Arutz Sheva reporter shocked to find Knesset has banned scroll dedicated to partisan fighters for being a 'donation.'

Eliran Aharon ,

Sefer Torah - banned from Knesset?
Sefer Torah - banned from Knesset?
Knesset spokesperson

Sefer Torah (Torah scroll) donated to the Knesset has disappeared just one day after the event, Arutz Sheva discovered in an independent investigation Wednesday, based on what may be a double standard about accepting gifts. 

The dedication ceremony for the Torah scroll, which was donated to the Knesset official synagogue, was held Tuesday night. The scroll was written in the memory of hundreds of thousands of IDF soldiers, partisan fighters, and Jews who risked their lives in the war against the Nazis and collaborators. 

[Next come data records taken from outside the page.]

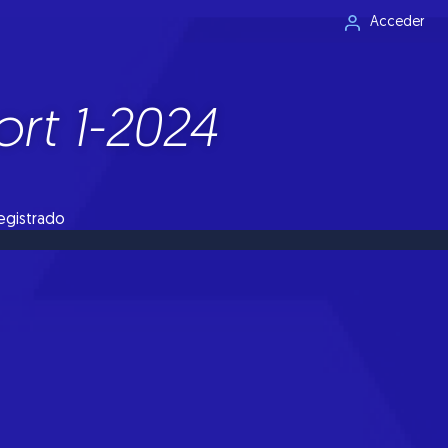
Acceder
rt 1-2024
registrado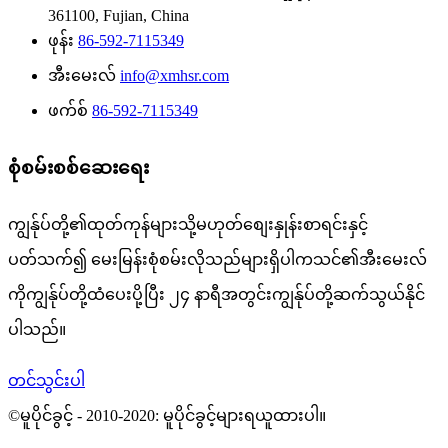
361100, Fujian, China
ဖုန်း
86-592-7115349
အီးမေးလ်
info@xmhsr.com
ဖက်စ်
86-592-7115349
စုံစမ်းစစ်ဆေးရေး
ကျွန်ုပ်တို့၏ထုတ်ကုန်များသို့မဟုတ်စျေးနှုန်းစာရင်းနှင့်
ပတ်သက်၍ မေးမြန်းစုံစမ်းလိုသည်များရှိပါကသင်၏အီးမေးလ်
ကိုကျွန်ုပ်တို့ထံပေးပို့ပြီး ၂၄ နာရီအတွင်းကျွန်ုပ်တို့ဆက်သွယ်နိုင်
ပါသည်။
တင်သွင်းပါ
©မူပိုင်ခွင့် - 2010-2020: မူပိုင်ခွင့်များရယူထားပါ။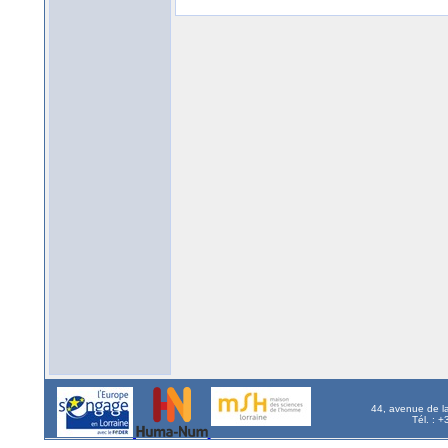
44, avenue de l
Tél. : 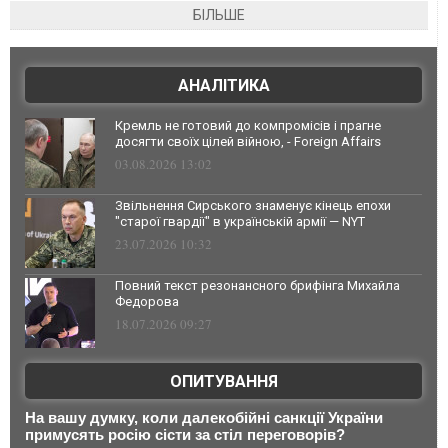
БІЛЬШЕ
АНАЛІТИКА
Кремль не готовий до компромісів і прагне
досягти своїх цілей війною, - Foreign Affairs
03.08.2026 13:02
Звільнення Сирського знаменує кінець епохи
"старої гвардії" в українській армії — NYT
23.07.2026 10:32
Повний текст резонансного брифінга Михайла
Федорова
18.07.2026 09:27
ОПИТУВАННЯ
На вашу думку, коли далекобійні санкції України
примусять росію сісти за стіл переговорів?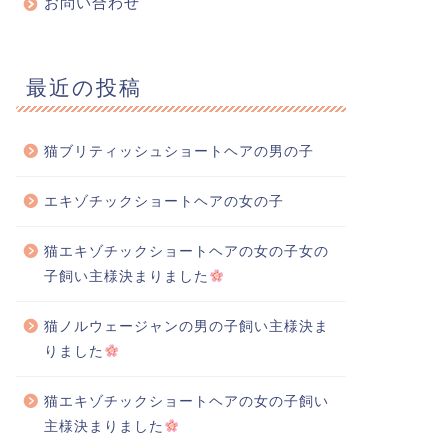
お問い合わせ
最近の投稿
猫ブリティッシュショートヘアの男の子
エキゾチックショートヘアの女の子
猫エキゾチックショートヘアの女の子女の
便りのご紹介
お便りのご紹介
子飼い主様決まりました
猫ノルウェージャンの男の子飼い主様決ま
りました
ブリティッシュショートヘア
猫エキゾチックショートヘアの女の子飼い
の子 アリスちゃん
主様決まりました
2024.07.02生まれ) 飼い...
アビシニアン 男の子 ビスケ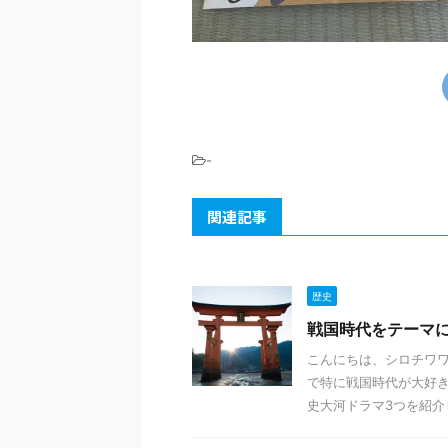
-
関連記事
歴史
戦国時代をテーマ
こんにちは、シロチワ
で特に戦国時代が大好き
史大河ドラマ3つを紹介し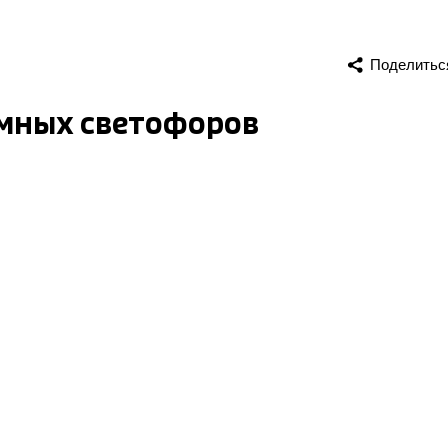
Поделитьс
умных светофоров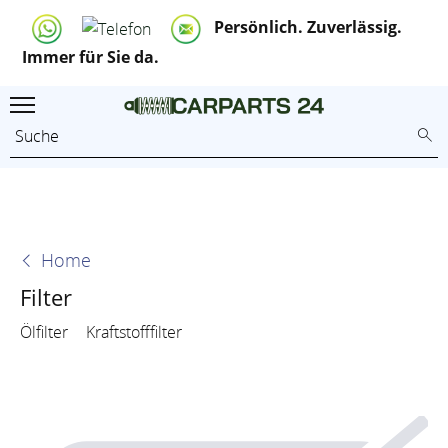
Persönlich. Zuverlässig.
Immer für Sie da.
Home
Filter
Ölfilter
Kraftstofffilter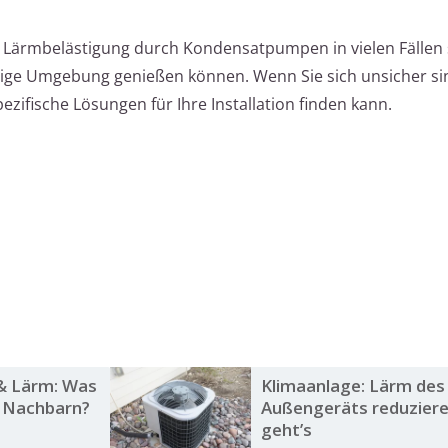
 Lärmbelästigung durch Kondensatpumpen in vielen Fällen s
hige Umgebung genießen können. Wenn Sie sich unsicher sin
pezifische Lösungen für Ihre Installation finden kann.
& Lärm: Was
Klimaanlage: Lärm des
t Nachbarn?
Außengeräts reduziere
geht’s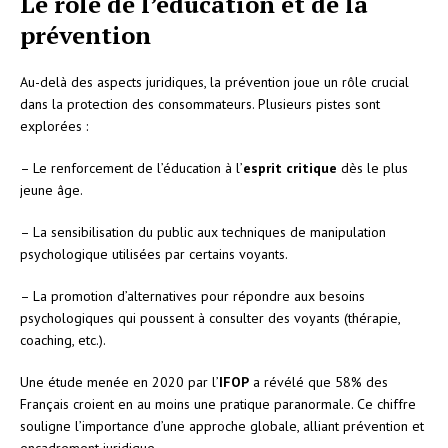
Le rôle de l’éducation et de la
prévention
Au-delà des aspects juridiques, la prévention joue un rôle crucial
dans la protection des consommateurs. Plusieurs pistes sont
explorées :
– Le renforcement de l’éducation à l’
esprit critique
dès le plus
jeune âge.
– La sensibilisation du public aux techniques de manipulation
psychologique utilisées par certains voyants.
– La promotion d’alternatives pour répondre aux besoins
psychologiques qui poussent à consulter des voyants (thérapie,
coaching, etc.).
Une étude menée en 2020 par l’
IFOP
a révélé que 58% des
Français croient en au moins une pratique paranormale. Ce chiffre
souligne l’importance d’une approche globale, alliant prévention et
encadrement juridique.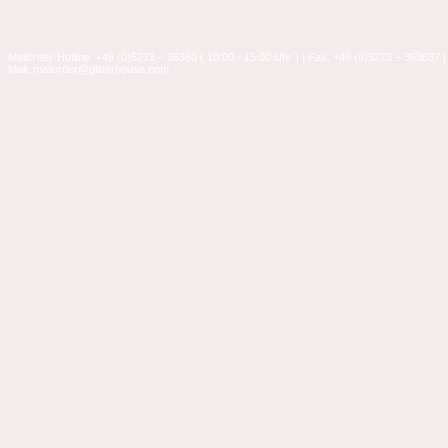
Mailorder-Hotline: +49 (0)5273 – 36360 ( 10:00 - 15:00 Uhr ) | Fax: +49 (0)5273 – 363637 |
Mail: mailorder@glitterhouse.com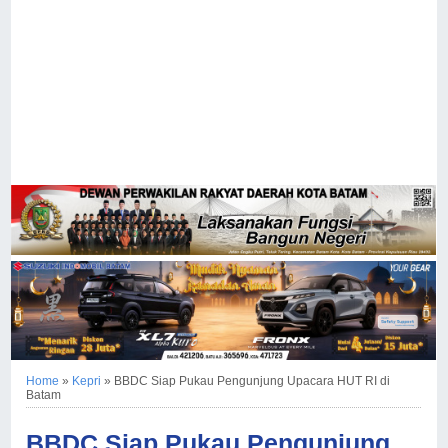
Home
»
Kepri
»
BBDC Siap Pukau Pengunjung Upacara HUT RI di
Batam
BBDC Siap Pukau Pengunjung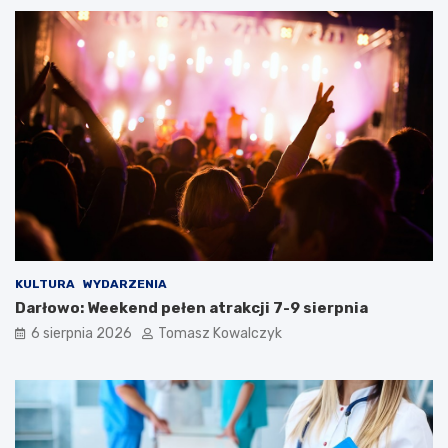
KULTURA
WYDARZENIA
Darłowo: Weekend pełen atrakcji 7-9 sierpnia
6 sierpnia 2026
Tomasz Kowalczyk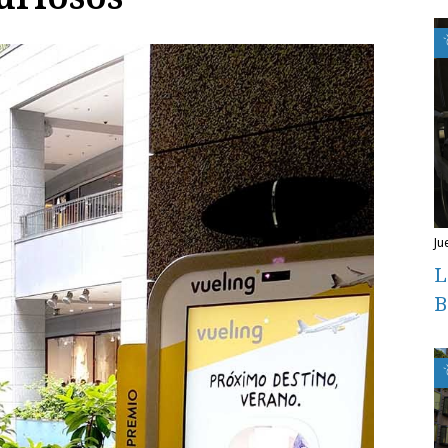
j
L
B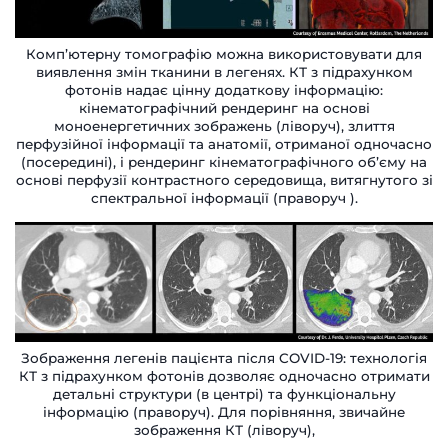
Комп’ютерну томографію можна використовувати для
виявлення змін тканини в легенях. КТ з підрахунком
фотонів надає цінну додаткову інформацію:
кінематографічний рендеринг на основі
моноенергетичних зображень (ліворуч), злиття
перфузійної інформації та анатомії, отриманої одночасно
(посередині), і рендеринг кінематографічного об’єму на
основі перфузії контрастного середовища, витягнутого зі
спектральної інформації (праворуч ).
Зображення легенів пацієнта після COVID-19: технологія
КТ з підрахунком фотонів дозволяє одночасно отримати
детальні структури (в центрі) та функціональну
інформацію (праворуч). Для порівняння, звичайне
зображення КТ (ліворуч),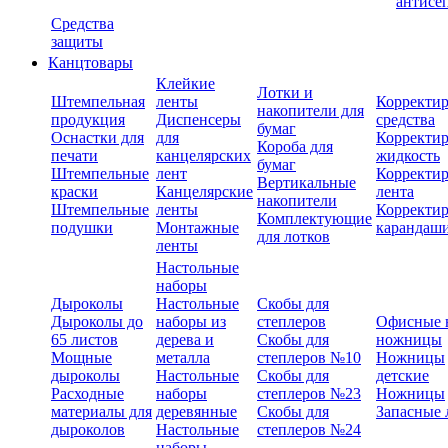
антисе
Средства
защиты
Канцтовары
Клейкие
Лотки и
Штемпельная
ленты
Корректи
накопители для
продукция
Диспенсеры
средства
бумаг
Оснастки для
для
Корректи
Короба для
печати
канцелярских
жидкость
бумаг
Штемпельные
лент
Корректи
Вертикальные
краски
Канцелярские
лента
накопители
Штемпельные
ленты
Корректи
Комплектующие
подушки
Монтажные
карандаш
для лотков
ленты
Настольные
наборы
Дыроколы
Настольные
Скобы для
Дыроколы до
наборы из
степлеров
Офисные 
65 листов
дерева и
Скобы для
ножницы
Мощные
металла
степлеров №10
Ножницы
дыроколы
Настольные
Скобы для
детские
Расходные
наборы
степлеров №23
Ножницы
материалы для
деревянные
Скобы для
Запасные 
дыроколов
Настольные
степлеров №24
наборы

The ceremony was attended, among others, by Speaker of the Knesset Yuli Edelstein (Likud), ministers, MKs, the Chief Rabbi of Tel Aviv-Jaffa Rabbi Yisrael Meir Lau, the president of the Conference of European Rabbis, Rabbi Pinchas Goldschmidt, ambassadors and representatives of Allied Veterans.

But when one Arutz Sheva reporter visited the synagogue Wednesday morning for prayers, the Torah scroll had disappeared. 

After checking with the Attorney General's Office (AGO), advisor Eyal Yinon stated to Arutz Sheva that the Knesset has banned the scroll from being brought into the official synagogue as a gift on the grounds of an official Knesset policy against accepting contributions. 

"His [Attorney General Yehuda Weinstein - ed.] position is that the Knesset should refrain from accepting gifts and donations from bodies and individuals, and indeed in recent years the synagogue was careful to routinely reject proposals and requests for donations to the Knesset, including donations to the synagogue," the office stated. "The situation is different when a gift is given to the Knesset by a foreign head of state [...] as is customary in this type of meetings between the two sides exchanged gifts." 

Despite this, tens of paintings and other artworks in the Knesset have been donated by various officials, countries, and organizations. 

A source involved with the fiasco revealed to Arutz Sheva that all who were involved in the ceremony are "shocked," and slammed bad judgement on account of the AGO, when donated Marc Chagall artworks decorate the synagogue.

"We look forward to overturning the decision immediately," the source added.